* **Task goal**: Lines in the listing below that hold "Both" are the ones to copy.

* **Raw data**:
◆ ◆ ◆ ◆ ◆ ◆ ◆

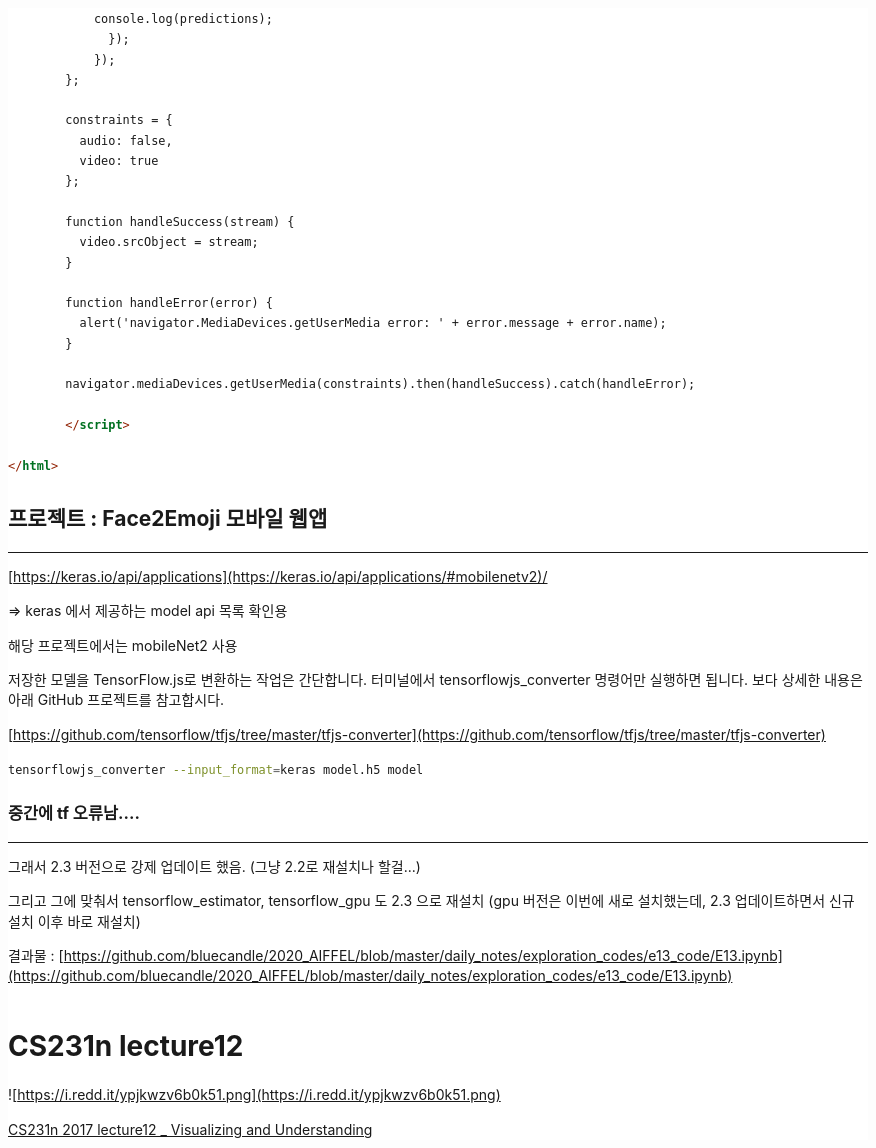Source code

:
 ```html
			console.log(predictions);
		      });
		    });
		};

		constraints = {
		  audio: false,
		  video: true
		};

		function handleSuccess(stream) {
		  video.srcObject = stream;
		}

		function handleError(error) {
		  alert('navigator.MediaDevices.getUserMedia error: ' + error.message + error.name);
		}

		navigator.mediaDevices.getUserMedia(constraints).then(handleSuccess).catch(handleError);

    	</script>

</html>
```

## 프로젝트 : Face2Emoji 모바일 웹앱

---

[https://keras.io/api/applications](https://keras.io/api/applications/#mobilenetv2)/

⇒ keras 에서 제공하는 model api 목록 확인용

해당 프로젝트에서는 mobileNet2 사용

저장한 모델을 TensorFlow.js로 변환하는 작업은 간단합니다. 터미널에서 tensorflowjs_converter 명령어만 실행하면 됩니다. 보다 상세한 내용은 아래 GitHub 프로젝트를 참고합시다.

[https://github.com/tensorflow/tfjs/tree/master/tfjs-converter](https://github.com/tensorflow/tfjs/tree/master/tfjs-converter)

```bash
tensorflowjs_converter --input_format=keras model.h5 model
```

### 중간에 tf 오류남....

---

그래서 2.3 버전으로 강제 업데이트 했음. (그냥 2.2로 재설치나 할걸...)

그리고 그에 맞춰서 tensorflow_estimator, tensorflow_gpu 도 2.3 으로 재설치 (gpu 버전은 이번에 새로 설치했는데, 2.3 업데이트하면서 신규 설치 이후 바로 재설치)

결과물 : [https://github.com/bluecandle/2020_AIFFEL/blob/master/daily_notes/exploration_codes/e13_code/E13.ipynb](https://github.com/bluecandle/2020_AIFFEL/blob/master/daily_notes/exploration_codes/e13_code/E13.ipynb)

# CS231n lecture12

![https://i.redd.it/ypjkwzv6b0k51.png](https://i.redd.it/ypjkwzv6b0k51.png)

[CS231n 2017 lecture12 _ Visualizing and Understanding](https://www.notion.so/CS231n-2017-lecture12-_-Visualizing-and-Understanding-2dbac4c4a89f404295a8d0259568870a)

◆ ◆ ◆ ◆ ◆ ◆ ◆

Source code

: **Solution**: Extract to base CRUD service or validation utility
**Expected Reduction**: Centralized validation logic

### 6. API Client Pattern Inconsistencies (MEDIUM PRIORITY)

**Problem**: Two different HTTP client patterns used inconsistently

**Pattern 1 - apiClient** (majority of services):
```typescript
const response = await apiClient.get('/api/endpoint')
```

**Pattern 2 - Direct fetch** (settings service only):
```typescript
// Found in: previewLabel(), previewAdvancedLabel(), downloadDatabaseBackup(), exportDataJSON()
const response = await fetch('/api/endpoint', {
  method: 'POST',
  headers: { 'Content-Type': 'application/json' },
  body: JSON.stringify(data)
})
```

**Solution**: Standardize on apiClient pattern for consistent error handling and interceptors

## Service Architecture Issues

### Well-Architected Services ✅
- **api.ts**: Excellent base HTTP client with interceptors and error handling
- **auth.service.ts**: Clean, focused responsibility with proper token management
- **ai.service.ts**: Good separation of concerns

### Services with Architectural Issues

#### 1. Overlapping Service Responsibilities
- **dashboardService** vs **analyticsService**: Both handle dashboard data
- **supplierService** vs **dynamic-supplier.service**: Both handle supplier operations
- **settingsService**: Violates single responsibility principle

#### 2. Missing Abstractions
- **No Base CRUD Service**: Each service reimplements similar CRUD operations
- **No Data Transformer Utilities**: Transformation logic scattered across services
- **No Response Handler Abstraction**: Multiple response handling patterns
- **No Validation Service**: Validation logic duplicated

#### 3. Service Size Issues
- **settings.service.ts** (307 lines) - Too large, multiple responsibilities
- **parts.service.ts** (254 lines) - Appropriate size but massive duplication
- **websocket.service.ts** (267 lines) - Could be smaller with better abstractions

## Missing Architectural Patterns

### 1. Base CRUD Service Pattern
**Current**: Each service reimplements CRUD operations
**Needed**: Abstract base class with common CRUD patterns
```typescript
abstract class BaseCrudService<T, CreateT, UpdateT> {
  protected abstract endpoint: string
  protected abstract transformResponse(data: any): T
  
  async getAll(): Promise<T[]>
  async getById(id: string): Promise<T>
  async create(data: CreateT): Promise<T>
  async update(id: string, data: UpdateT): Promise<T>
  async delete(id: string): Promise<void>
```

◆ ◆ ◆ ◆ ◆ ◆ ◆

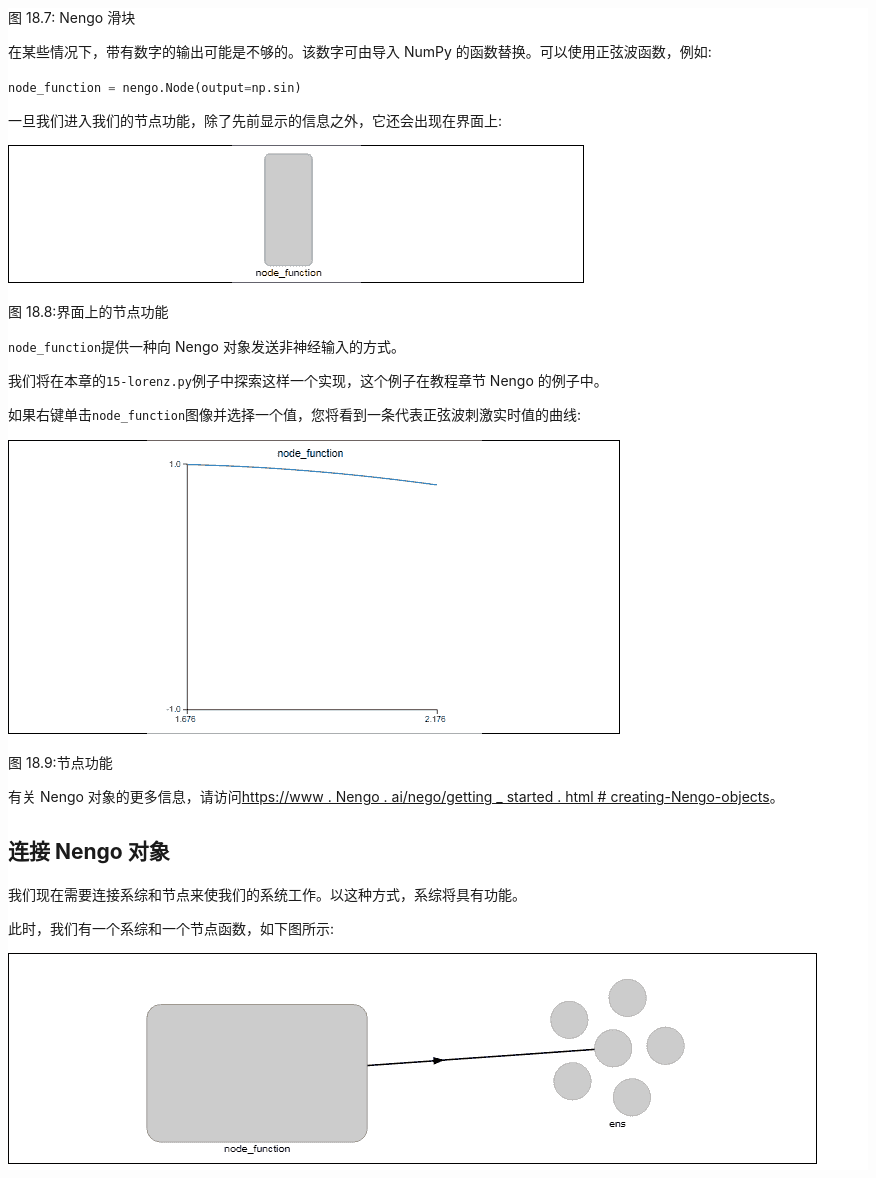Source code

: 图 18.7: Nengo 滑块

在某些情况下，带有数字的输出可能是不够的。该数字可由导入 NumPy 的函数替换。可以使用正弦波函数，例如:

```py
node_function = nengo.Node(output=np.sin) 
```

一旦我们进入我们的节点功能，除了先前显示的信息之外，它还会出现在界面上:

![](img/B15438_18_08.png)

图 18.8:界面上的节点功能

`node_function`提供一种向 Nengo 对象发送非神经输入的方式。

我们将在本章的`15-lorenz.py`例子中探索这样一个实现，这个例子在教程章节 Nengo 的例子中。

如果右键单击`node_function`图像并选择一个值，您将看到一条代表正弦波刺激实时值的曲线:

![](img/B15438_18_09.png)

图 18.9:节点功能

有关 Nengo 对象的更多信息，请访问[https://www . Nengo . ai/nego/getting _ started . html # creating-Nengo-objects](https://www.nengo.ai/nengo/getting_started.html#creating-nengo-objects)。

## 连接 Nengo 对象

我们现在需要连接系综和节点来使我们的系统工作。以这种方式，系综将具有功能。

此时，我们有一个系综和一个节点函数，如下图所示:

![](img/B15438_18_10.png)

◆ ◆ ◆ ◆ ◆ ◆ ◆

* **Answer for the task**:
- **dashboardService** vs **analyticsService**: Both handle dashboard data
- **supplierService** vs **dynamic-supplier.service**: Both handle supplier operations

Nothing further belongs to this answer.